Политическая энергетика
Несмотря на все попытки Кремля представить свою энергетическую стратегию как основанную на чисто экономических аргументах, ее эффекты могут анализироваться сквозь политическую призму.
Во-первых, нельзя не увидеть политических последствий кратного повышения цен на энергоносители для будущего СНГ. Преобладание России на постсоветском пространстве всегда объяснялось способностью Москвы предлагать особые условия экономического сотрудничества для наиболее лояльных и “понимающих” партнеров. Любое предложение о предоставлении исключительных условий носит политический характер. В последние месяцы вектор энергетической стратегии России принял прямо противоположный характер: никаких исключений, ориентируемся на мировые цены. Сигнал, посланный соседям России, означал, по сути, следующее: начиная с этого момента у нас нет больше друзей, которым мы будем давать дисконт и предоставлять скидки, включая политические. Такое заявление — синоним фактического отказа России от претензий на исполнение роли ключевого стержня СНГ и ухода с позиций патрона, “Большого Брата”. Даже Беларусь не осталась в стороне от этой логики. Если она будет доведена до конца, это будет означать принципиальное изменение всей расстановки сил на постсоветском пространстве. Политика Москвы оказывает немалую услугу Европе и США, которые давно уже пытаются трансформировать режим Лукашенко и сместить его со своего поста. Высокие цены на российскую нефть и газ смогут облегчить эту задачу. Именно поэтому Западу неудобно критиковать новую позицию России: она потенциально благоприятна для ЕС и НАТО.

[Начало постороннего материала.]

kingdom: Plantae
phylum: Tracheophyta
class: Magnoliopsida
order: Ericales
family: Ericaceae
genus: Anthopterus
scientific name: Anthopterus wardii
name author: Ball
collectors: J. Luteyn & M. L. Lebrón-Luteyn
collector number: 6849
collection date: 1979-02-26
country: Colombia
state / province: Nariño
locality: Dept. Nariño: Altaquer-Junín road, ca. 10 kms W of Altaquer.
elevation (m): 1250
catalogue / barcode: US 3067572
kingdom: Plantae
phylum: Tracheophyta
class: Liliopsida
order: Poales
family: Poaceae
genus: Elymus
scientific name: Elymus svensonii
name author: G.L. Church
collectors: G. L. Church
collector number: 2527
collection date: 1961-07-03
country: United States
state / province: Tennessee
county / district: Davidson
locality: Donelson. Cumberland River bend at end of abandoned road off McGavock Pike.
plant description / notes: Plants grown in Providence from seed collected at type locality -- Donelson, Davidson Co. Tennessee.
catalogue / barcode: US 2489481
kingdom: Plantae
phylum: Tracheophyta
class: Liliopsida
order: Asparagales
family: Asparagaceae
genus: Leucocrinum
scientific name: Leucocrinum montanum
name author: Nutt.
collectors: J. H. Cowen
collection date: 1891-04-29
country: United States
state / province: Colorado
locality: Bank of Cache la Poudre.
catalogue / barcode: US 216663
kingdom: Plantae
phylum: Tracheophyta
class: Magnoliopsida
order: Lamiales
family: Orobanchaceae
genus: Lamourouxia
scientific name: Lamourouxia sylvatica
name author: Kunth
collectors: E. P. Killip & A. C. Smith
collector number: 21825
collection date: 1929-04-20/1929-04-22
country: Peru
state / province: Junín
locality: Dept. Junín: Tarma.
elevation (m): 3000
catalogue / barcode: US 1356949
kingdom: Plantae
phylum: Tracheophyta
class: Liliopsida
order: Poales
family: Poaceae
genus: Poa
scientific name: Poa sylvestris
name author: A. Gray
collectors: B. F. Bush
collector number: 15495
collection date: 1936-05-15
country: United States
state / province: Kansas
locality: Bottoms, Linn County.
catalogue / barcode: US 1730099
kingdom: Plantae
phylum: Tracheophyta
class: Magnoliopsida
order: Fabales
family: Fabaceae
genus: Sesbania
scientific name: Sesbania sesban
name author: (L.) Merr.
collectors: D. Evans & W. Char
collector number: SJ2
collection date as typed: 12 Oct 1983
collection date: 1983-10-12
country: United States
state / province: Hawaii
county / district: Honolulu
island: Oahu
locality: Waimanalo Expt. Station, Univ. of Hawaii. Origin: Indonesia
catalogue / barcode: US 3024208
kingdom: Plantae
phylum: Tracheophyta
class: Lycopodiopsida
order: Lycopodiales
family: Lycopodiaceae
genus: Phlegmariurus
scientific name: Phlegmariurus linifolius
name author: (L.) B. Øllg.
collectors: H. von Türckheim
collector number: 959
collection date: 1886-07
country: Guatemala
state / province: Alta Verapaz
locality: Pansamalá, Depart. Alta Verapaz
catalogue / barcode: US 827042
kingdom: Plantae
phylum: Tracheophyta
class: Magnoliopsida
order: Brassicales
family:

Во-вторых, несмотря на это, западные комментаторы в последние несколько недель предпочитают делать упор на неразрывную связь между российским правительством и крупнейшими российскими компаниями, работающими в энергетической сфере. Из этого (по крайней мере, в западных СМИ) делается вывод о том, что странам Европы и Америки нужно быть предельно осторожными, имея дело с российскими компаниями и тем более принимая решения о допуске их на западные рынки в качестве инвесторов или покупателей отдельных компаний. Такая позиция в значительной степени оправдывается устойчивым нежеланием России ратифицировать Энергетическую хартию, которая, в числе прочего, предполагала бы более свободный доступ иностранных компаний на внутренний нефтегазовый рынок. Журнал The Economist в последнем номере уже предположил, что вынужденный уход компании Shell из “сахалинского проекта” не останется без последствий для России: когда ей, как в 1990-е годы, вновь понадобятся инвестиции или западные технологии, она их попросту может не получить.
Проблема, объединяющая эти оба аспекта, состоит в том, что есть огромный соблазн объяснить логику поведения России сквозь призму политических аргументов, хотя на самом деле возможно и другое объяснение — экономическое. Скажем, Россия вытесняет западные энергетические гиганты (в частности из проекта “Сахалин-2”) не из-за желания самоизоляции, а по причине того, что российские компании не хотят ни с кем делиться своими гигантскими доходами. Однако интересно, что практические эффекты эгоизма в экономике и ура-патриотизма в политике вполне могут совпадать.